En la teoría de la educación lleva años instalada una corriente que reclama “cambiar de paradigma”, abandonar la enseñanza tradicional, caracterizada, según sus detractores, por la clase magistral y la memorización de contenidos. En su lugar, los adalides del nuevo modelo piden “dinamizar” las clases a través de las “metodologías activas” y el “coaching emocional”: mantener motivado al alumno, dejando que diseñe su propio aprendizaje para que este sea “significativo”.
Contra la nueva educación es una denuncia inmisericorde, aunque en tono burlesco, de todo este discurso pedagógico. Alberto Royo, profesor de música en enseñanza secundaria, no deja títere con cabeza. El subtítulo del libro, “Por una enseñanza basada en el conocimiento”, señala a las claras cuál es, según el autor, el principal error de las nuevas metodologías: convertir al profesor en un animador cultural, un terapeuta emocional, un formador de emprendedores, o en la mezcla amorfa de todas estas cosas.
Cada capítulo lleva el título de un parásito (Plasmodium falciparum, Trichinella spiralis, etc.), para indicar el papel que las distintas modas han desempeñado en la labor educativa. Es especialmente interesante el dedicado al “totalitarismo innovador”, la creencia –dogmática, según Royo– de que todos los métodos tradicionales han caducado y no sirven para enseñar a las nuevas generaciones. La llegada de las tecnologías al aula (desde las pizarras inteligentes a los móviles, pasando por las tablets) ha proporcionado la coartada y el certificado de modernidad a esta urgencia por innovar.
Otros aspectos de la nueva educación criticados por Royo, con buenas dosis de sentido común y de ironía, son la prioridad dada a la educación emocional del alumno (bajo la creencia de que los conocimientos “ya los encontrará en Internet” cuando los necesite) y al plurilingüismo. Para el autor, el resultado es que estamos creando jóvenes incultos –que, no obstante, tienen una sensación de cierta vecindad con la cultura porque viven a un solo clic de Wikipedia–, obsesionados con su bienestar emocional, manifiestamente incapaces de prestar atención y memorizar, pero que dominan las nuevas tecnologías y otras lenguas distintas a la suya.

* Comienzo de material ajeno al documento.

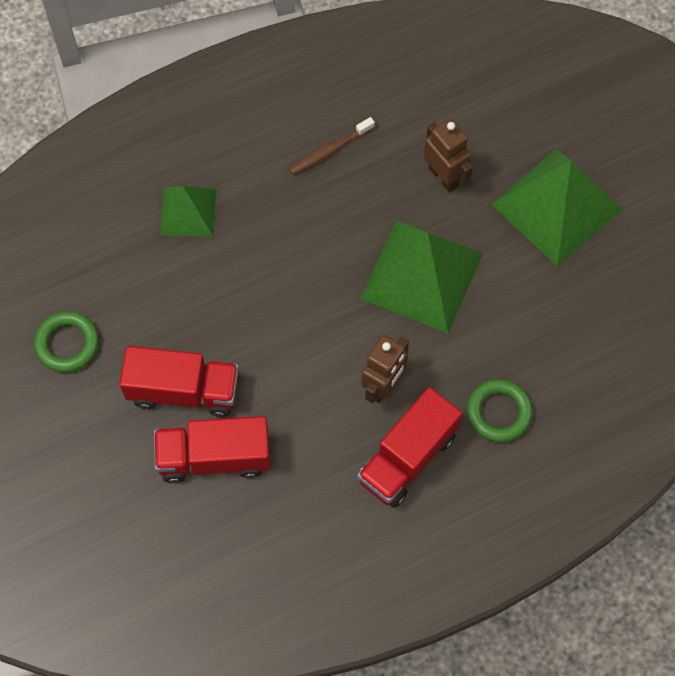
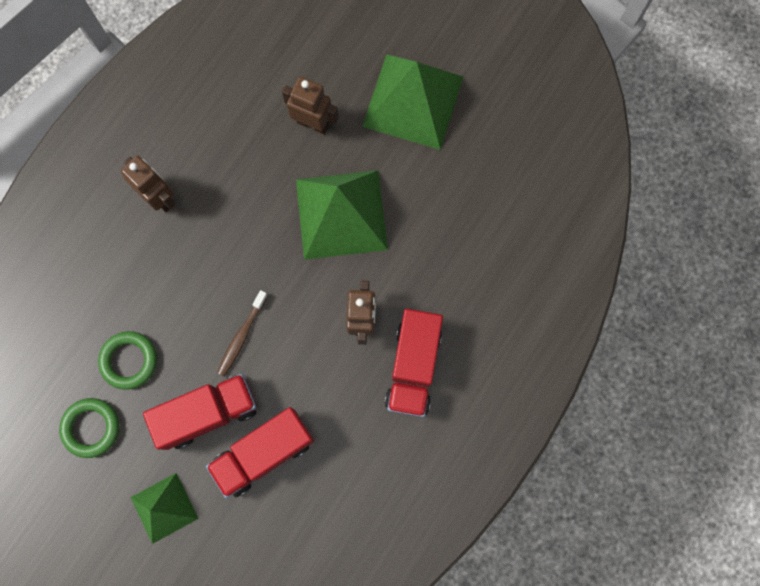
camera: 30 degrees left, 10 degrees up
green pyramid [160,186,216,237] -> green pyramid moved to [130,473,199,544]
brown toothbrush [289,117,375,175] -> brown toothbrush moved to [217,290,268,377]
green ring [467,379,533,442] -> green ring moved to [98,331,157,390]
none -> brown robot [121,156,176,212]

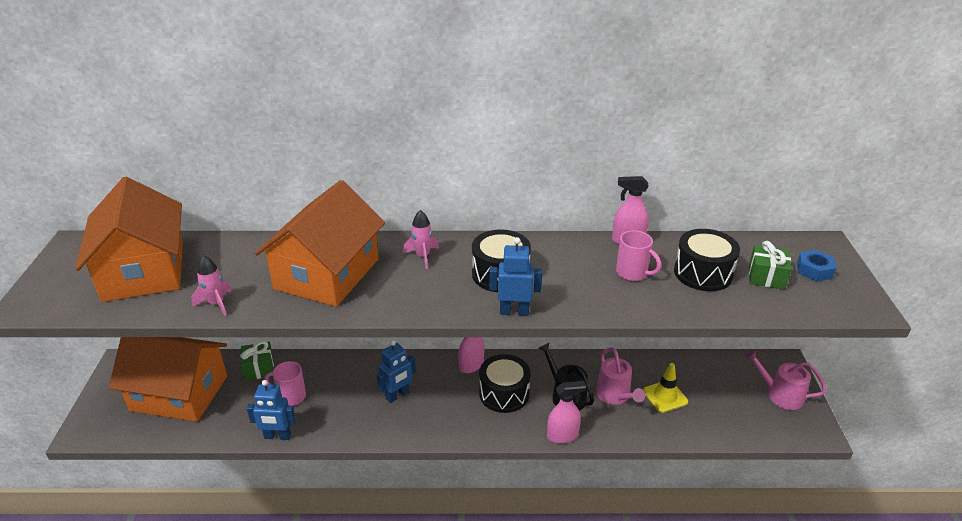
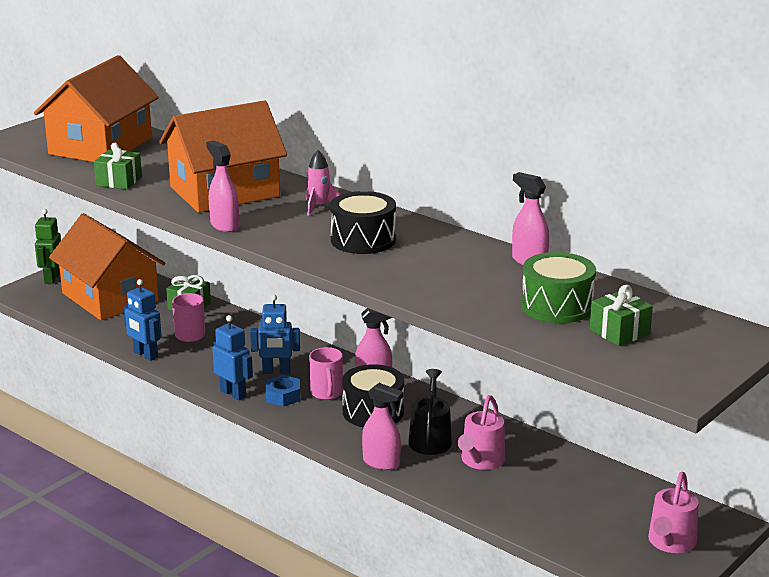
camera: 40 degrees right, 10 degrees down
pink rocket [192,255,232,316] -> green gift [94,143,142,189]
blue robot [489,237,542,316] -> blue robot moved to [212,315,253,400]
pink mug [616,230,661,281] -> pink mug moved to [309,347,343,400]
yellow traffic cone [643,363,688,413] -> none
black drum [674,229,740,291] -> green drum [522,252,596,323]
pink watering can [744,349,827,410] -> pink watering can turned 135 degrees counterclockwise [648,472,699,553]
blue nut [797,250,836,282] -> blue nut moved to [266,375,300,407]
none -> green robot [35,209,61,284]
none -> pink spray bottle [206,140,239,232]

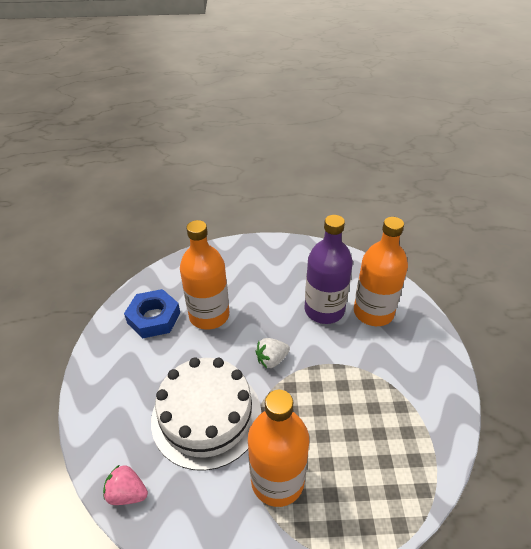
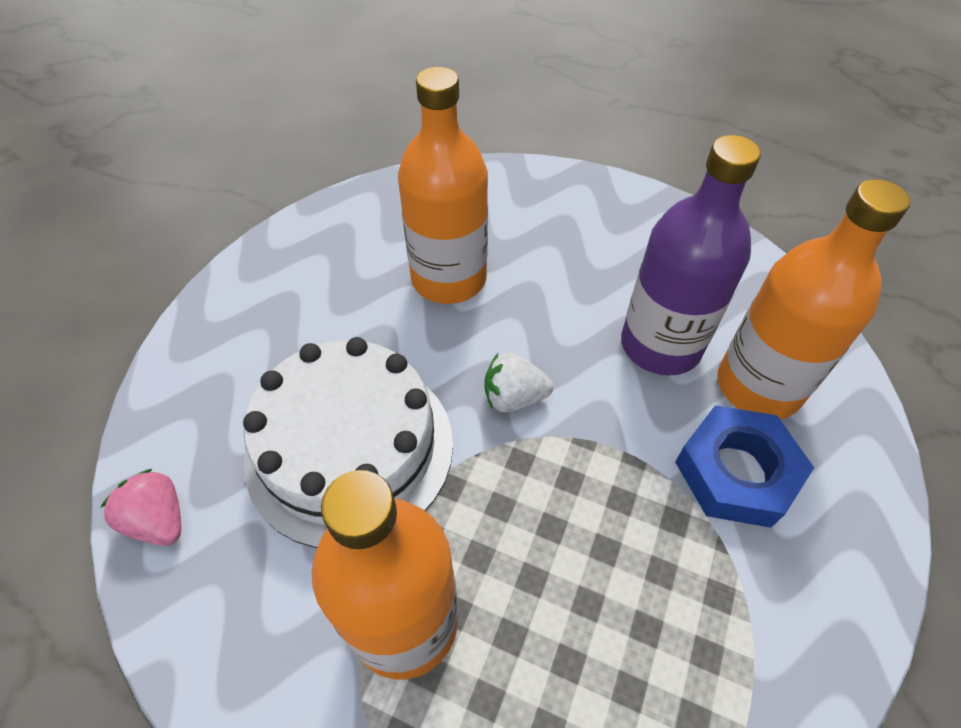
camera: 25 degrees right, 10 degrees up
blue nut [124,289,180,339] -> blue nut moved to [675,405,814,528]

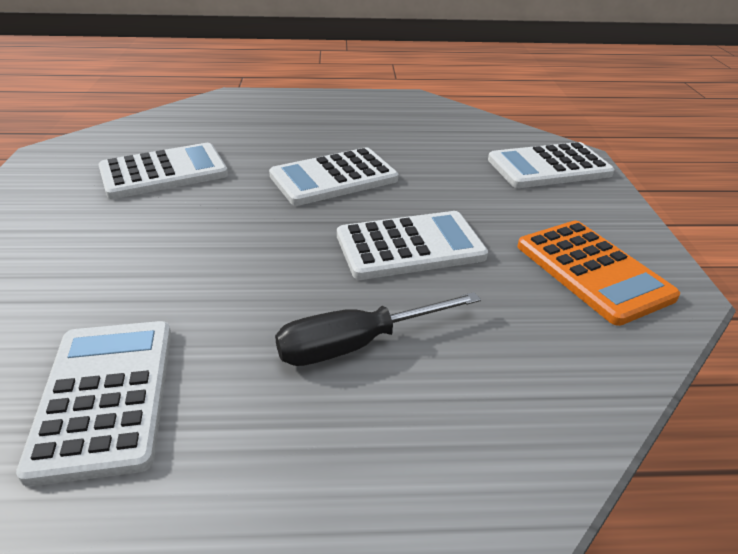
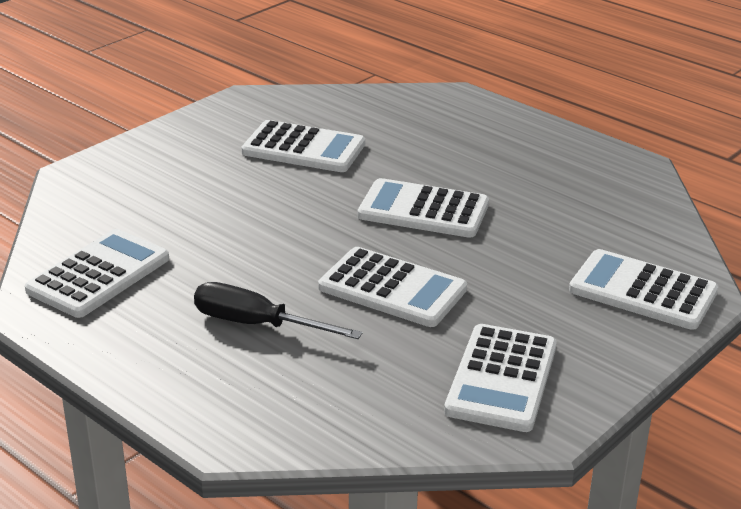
camera: 45 degrees right, 5 degrees down
orange calculator [518,221,680,326] -> white calculator [444,324,557,432]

A pesar de la lucidez de gran parte de los planteamientos, con frecuencia el libro cae en la exageración, algo propio de toda parodia. En cambio, al criticar ciertos “tics” de las nuevas pedagogías, el autor a veces deja ver los suyos, lo que resta eficacia a un libro que pretende ser un manifiesto a favor del ideal ilustrado de conocimiento, purificado de cualquier vestigio de irracionalismo. Por ejemplo, Royo achaca gran parte de los males de la educación a los villanos de nuestra época: el mercado y los políticos (solo faltan los banqueros). En cambio, exculpa a los profesores, que al fin y al cabo son los que están aplicando –quizá algunos por coacción, pero muchos otros por convicción propia– las nuevas pedagogías en las aulas. También se echa de menos que el autor profundice en las ideas que sustentan el discurso innovador, muchas de las cuales hunden sus raíces en la misma Ilustración que Royo tanto añora (un ejemplo es el buenismo rousseauniano, precursor de la teoría de que todos somos igualmente talentosos o inteligentes, pero de diferente forma).
Tampoco se acaba de entender bien su postura sobre la educación del carácter: critica que la escuela se dedique a formar en valores, pero luego dice que su principal función es la de “palanca para la mejora social”. Por último, en su defensa “a ultranza” de la escuela pública, y la consiguiente crítica a las privatizaciones, Royo parece olvidar que una cosa es el derecho de todos a recibir una educación de calidad independientemente de sus ingresos, y otra que la tarea práctica de administrarla corresponda únicamente al Estado. Hasta ahora, los colegios concertados en España han cumplido bastante bien con el objetivo de palanca social del que habla en el libro.